Dejar la habitación
Los episodios de la vida que mata y la muerte que vivifica no tienen exclusividad en los grandes suburbios, en playas paradisíacas ni siquiera en ciudades de Sudamérica para mostrarse con mayor densidad y frenesí.
Cualquier día recorremos las persianas y nos damos cuenta de estos capítulos de la existencia globalizada que viven hombres y mujeres en cualquier barrio o colonia, Atocha Xamaipak, Pencil …
No indagués tanto en esto de la vida, las cosas son así. No le busqués, se pierde la fe, aunque vos sos más de la razón. Dale pues que la pasión no espera.
Enjaretados, con los vientres sudorosos, Matilde y Marco Aurelio, El Felino, sellaban sus ausencias.
Aprenderás que el infierno soy yo, lejos, muy lejos de tu costado, donde tus latidos no tendrán más ecos que los tu propia angustia porque no me tendrás nunca jamás, sentenciaba la mujer.
Afuera, el brisado, la armonía suave y añorante de la melodía Nunca en Domingo se extendía y perdía en el vecindario.
La música alborotaba paisajes. Los trenzaba en la maceta de girasoles de la ventana del departamento. Daba el cerrojazo seco y definitivo de la despedida.

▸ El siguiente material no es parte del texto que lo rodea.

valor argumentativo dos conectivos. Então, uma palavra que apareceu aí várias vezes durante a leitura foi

Algo le faltará a esta ciudad cuando ya no estés. El mundo dejará de ser un sitio maravilloso para mí, gimoteaba El Felino.

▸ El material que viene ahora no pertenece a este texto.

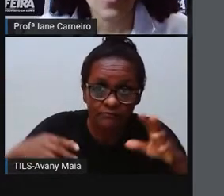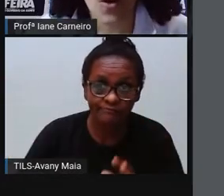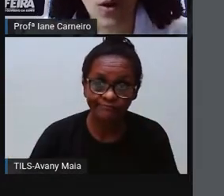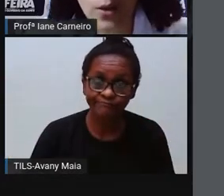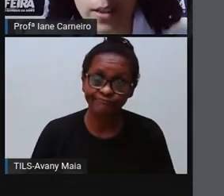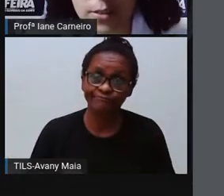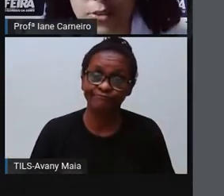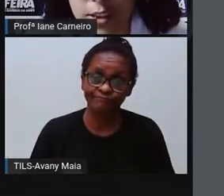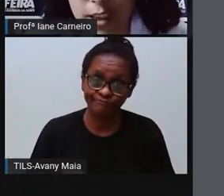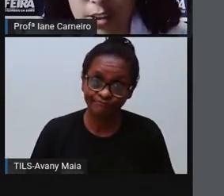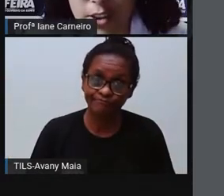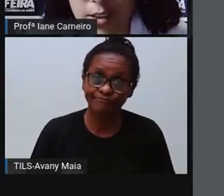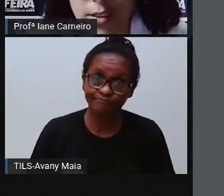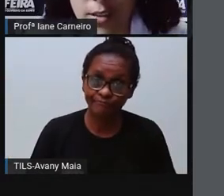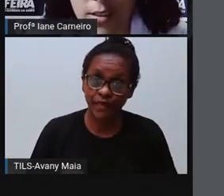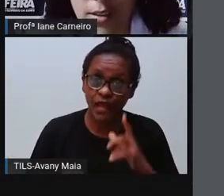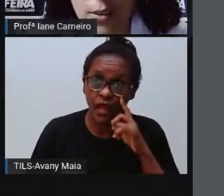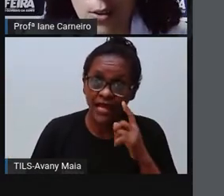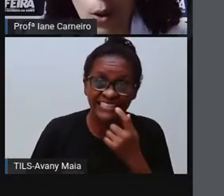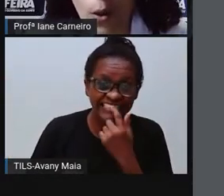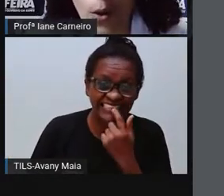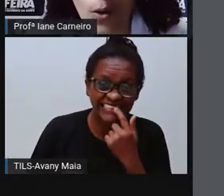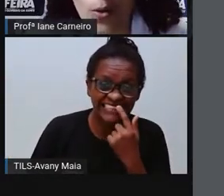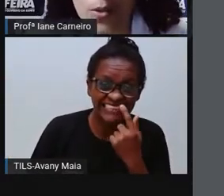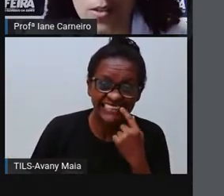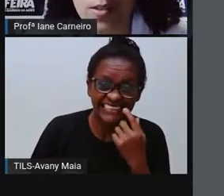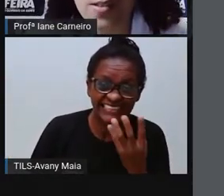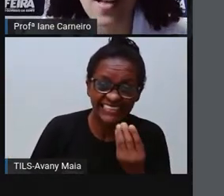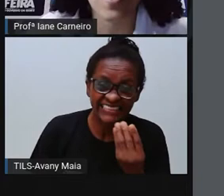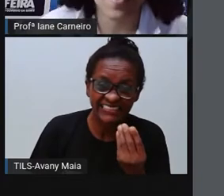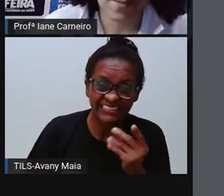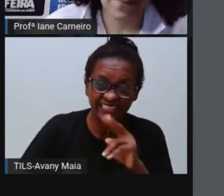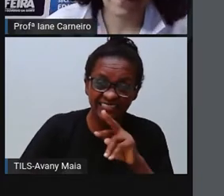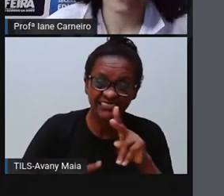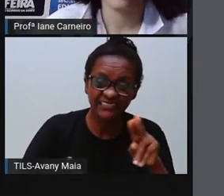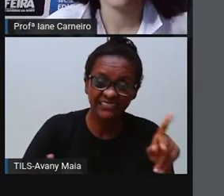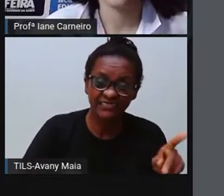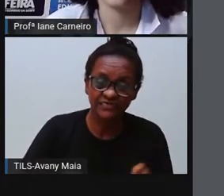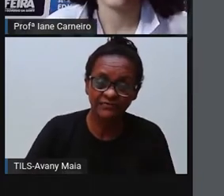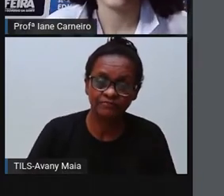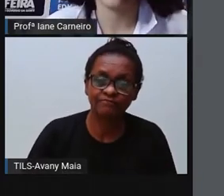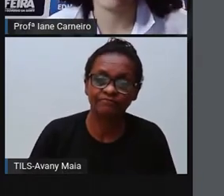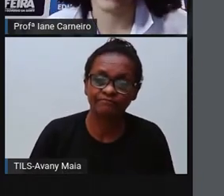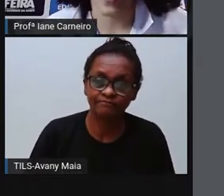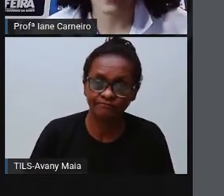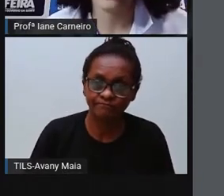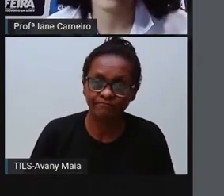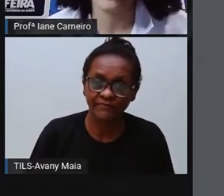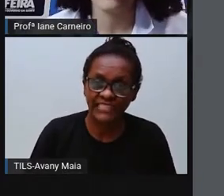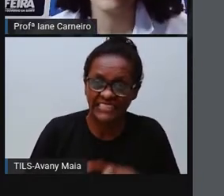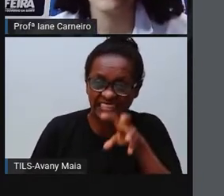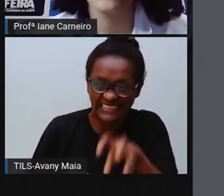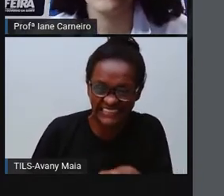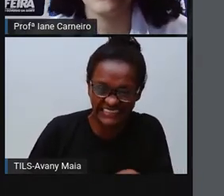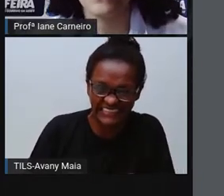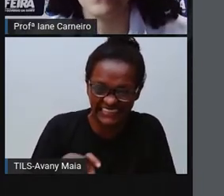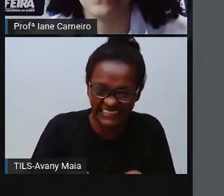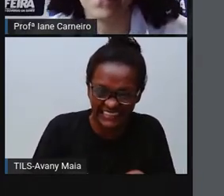Olha o tanto de dente? Nossa! E afiados, hein?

Matilde canturreaba. En el espectáculo de su boca de manzana recién cortada, la melodía se adelgazaba en silbiditos. El sonsonete rebotaba en inmisericordes alfileres verbales:
Tu peor error fue dejar el corazón en libertad, sin custodia ni nada, pues. Lo entregaste cándido y crédulo Ahora es tu propio amor quien lo mata.
A esa hora Marco Aurelio se sentía ya un agónico animal destazado y echado a mitad de una plaza. Lengüeteado por las miradas burlona de los paseantes.

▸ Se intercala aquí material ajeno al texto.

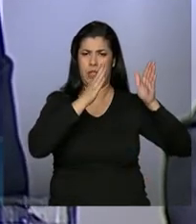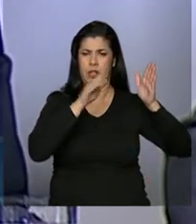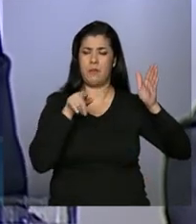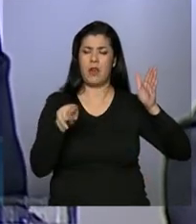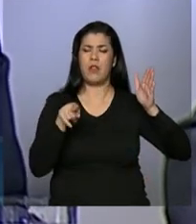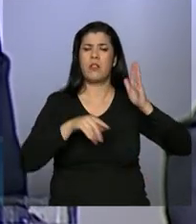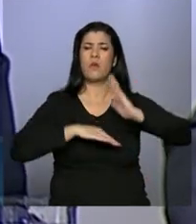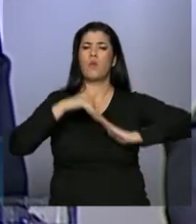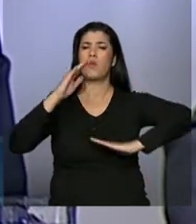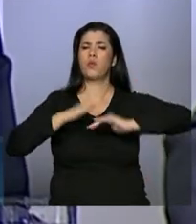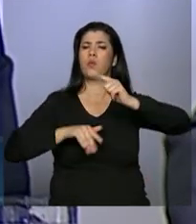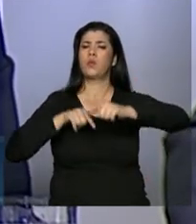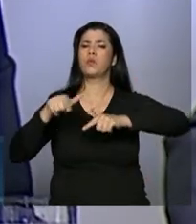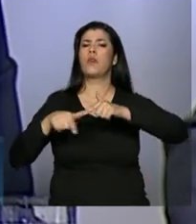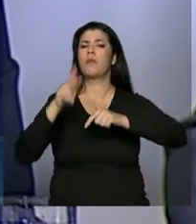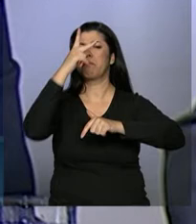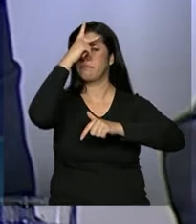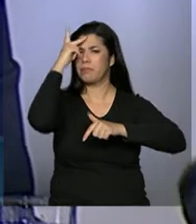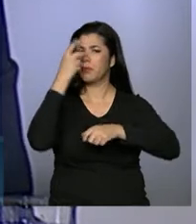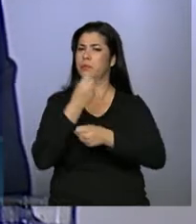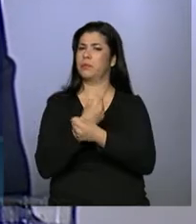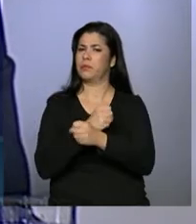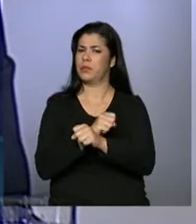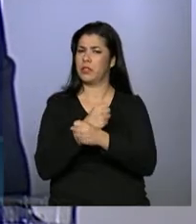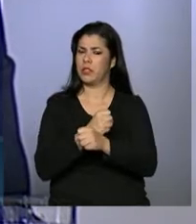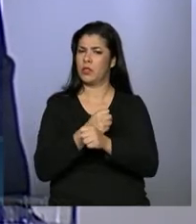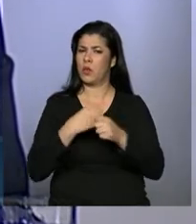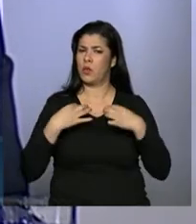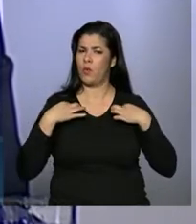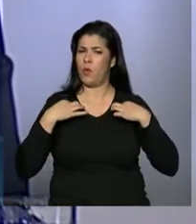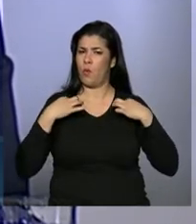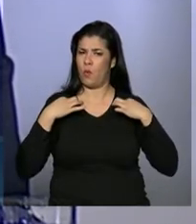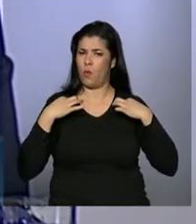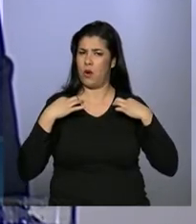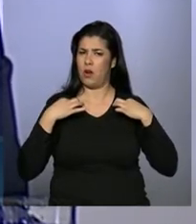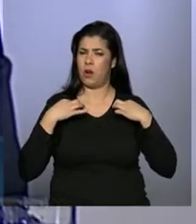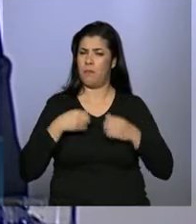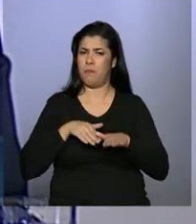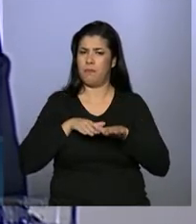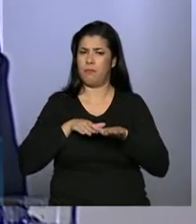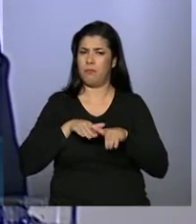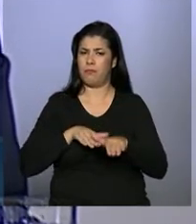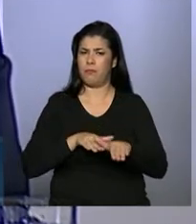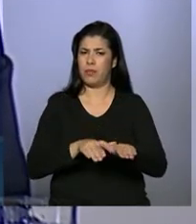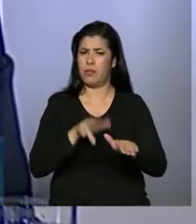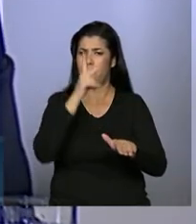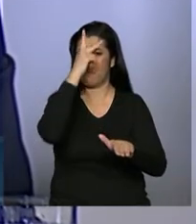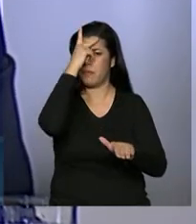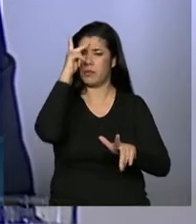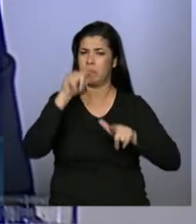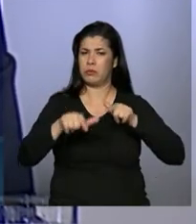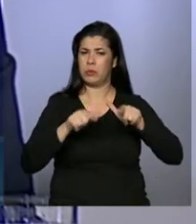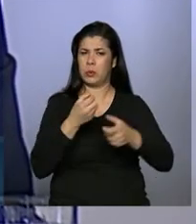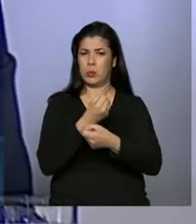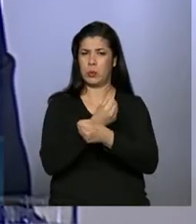mão de obra escrava. Vestimos as roupas costuradas por escravos.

El chau, chau de Matilde concluía el juego de serpientes y escaleras en aquella clandestinidad amorosa con El Felino.
Le bastó dejar la habitación, atravesar la callecita de bardas encaladas, donde rebotaban destellos del sol de verano. Abandonó el departamentito y el mundo, una vez más, se le abrió de capa y espada.
A paso grácil de guepardo, con su cabellera ondeando, Matilde volvió a los demás, a ella misma.
Se zambulló definitiva en el encantamiento de morir en abonos, a puro latido de corcel desbocado, sorbiendo la vida como si fuera la última gota de oxígeno que le quedara a sus firmamentos por los cuales, en su última etapa, transito delirante, embebida por la imaginación cuando al teclado de su lap le daba por contar romances idos e imposibles.
La silueta de Matilde metida en suéter gris y pantalón deslavado todavía es un puntito que se pierde en la espesura de la ciudad y en la pupila de El Felino.